**Task details**
Where a line of the records holds the string "const", copy that line.

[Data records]
- Opening Delimiter -
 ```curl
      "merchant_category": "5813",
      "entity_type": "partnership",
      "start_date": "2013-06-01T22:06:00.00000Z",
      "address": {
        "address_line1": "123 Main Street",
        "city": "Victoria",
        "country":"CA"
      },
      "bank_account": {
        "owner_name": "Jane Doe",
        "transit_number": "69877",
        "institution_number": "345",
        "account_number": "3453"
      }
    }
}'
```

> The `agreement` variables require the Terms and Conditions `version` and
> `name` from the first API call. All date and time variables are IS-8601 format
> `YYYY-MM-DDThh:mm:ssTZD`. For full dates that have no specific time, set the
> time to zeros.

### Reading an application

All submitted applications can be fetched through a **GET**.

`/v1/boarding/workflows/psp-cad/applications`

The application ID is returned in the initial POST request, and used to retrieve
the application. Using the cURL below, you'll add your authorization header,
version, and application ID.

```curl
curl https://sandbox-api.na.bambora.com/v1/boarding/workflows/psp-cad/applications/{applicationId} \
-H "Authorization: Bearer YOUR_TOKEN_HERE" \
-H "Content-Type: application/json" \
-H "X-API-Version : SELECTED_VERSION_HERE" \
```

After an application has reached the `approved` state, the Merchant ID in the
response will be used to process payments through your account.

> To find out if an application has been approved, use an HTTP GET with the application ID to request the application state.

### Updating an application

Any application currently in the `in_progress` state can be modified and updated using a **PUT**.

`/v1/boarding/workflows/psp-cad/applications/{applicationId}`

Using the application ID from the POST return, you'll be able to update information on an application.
- Closing Delimiter -
- Opening Delimiter -
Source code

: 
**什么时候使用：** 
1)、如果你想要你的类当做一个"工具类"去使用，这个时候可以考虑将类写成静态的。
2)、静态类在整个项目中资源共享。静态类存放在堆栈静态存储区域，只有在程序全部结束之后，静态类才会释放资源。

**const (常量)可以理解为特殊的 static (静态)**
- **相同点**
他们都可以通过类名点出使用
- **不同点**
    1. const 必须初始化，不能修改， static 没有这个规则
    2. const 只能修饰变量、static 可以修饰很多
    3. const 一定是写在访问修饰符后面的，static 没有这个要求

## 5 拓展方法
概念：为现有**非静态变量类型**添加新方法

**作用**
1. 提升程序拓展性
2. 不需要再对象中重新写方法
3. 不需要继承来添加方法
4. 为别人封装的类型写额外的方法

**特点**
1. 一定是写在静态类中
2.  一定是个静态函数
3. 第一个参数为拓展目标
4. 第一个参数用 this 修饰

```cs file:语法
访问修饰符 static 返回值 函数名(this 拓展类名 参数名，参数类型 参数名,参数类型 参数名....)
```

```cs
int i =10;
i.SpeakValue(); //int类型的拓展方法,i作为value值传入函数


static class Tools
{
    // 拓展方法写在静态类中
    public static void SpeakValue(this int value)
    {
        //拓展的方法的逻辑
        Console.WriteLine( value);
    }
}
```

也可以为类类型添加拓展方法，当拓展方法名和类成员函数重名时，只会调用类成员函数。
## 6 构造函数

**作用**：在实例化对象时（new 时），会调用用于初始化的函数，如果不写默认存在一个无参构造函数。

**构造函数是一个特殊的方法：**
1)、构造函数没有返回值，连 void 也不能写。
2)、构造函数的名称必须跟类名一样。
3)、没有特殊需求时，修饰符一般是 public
- Closing Delimiter -
**Your response**
**const (常量)可以理解为特殊的 static (静态)**
    1. const 必须初始化，不能修改， static 没有这个规则
    2. const 只能修饰变量、static 可以修饰很多
    3. const 一定是写在访问修饰符后面的，static 没有这个要求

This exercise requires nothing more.